Sir, I found Tiffany Jenkins’ column on the Parthenon Marbles frankly saddening (“Judgment is not set in stone”, Openings, Life & Arts, February 13). It seems to me she is defending the rights of museums over those of a work of art to be enjoyed, as much as possible, where it was conceived; especially when its acquisition does sit on dubious legal grounds. It seems to me these particular sculptures constitute an exceptional case, hardly comparable with those of other artworks that have been also dubiously acquired.
We are talking about a monument that represents a pivotal development in the history of western thought and which was created in and for the luminous skies of fifth century Athens, not the austere and grey rooms of a museum on the opposite side of the continent. It is almost like having to visit Michelangelo’s David here in Abu Dhabi or the frescoes of the Sistine Chapel in Amsterdam! Yes, it could be done, but the enjoyment of those works would be ruined and their understanding incomplete or fragmented.
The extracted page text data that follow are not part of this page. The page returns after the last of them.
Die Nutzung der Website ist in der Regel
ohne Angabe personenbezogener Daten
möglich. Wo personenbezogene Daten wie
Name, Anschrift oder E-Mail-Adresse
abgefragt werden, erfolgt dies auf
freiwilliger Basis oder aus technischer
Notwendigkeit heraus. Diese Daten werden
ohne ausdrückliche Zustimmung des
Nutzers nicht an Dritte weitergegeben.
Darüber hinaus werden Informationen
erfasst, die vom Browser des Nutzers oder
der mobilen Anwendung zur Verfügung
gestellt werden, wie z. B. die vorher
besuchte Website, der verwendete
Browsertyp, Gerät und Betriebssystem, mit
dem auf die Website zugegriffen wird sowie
Museums are good places to foster understanding, as Ms Jenkins rightly says; they should not be places for self-celebration, dubious grabbing of art works or, worse, promotion of imperial powers and the law of the strongest. For those among us who truly love art and its achievements, those marbles should go back to the Aegean world that conceived them, in an exceptionally beautiful museum which would connect them with the place and its history and promote a much deeper understanding of their message.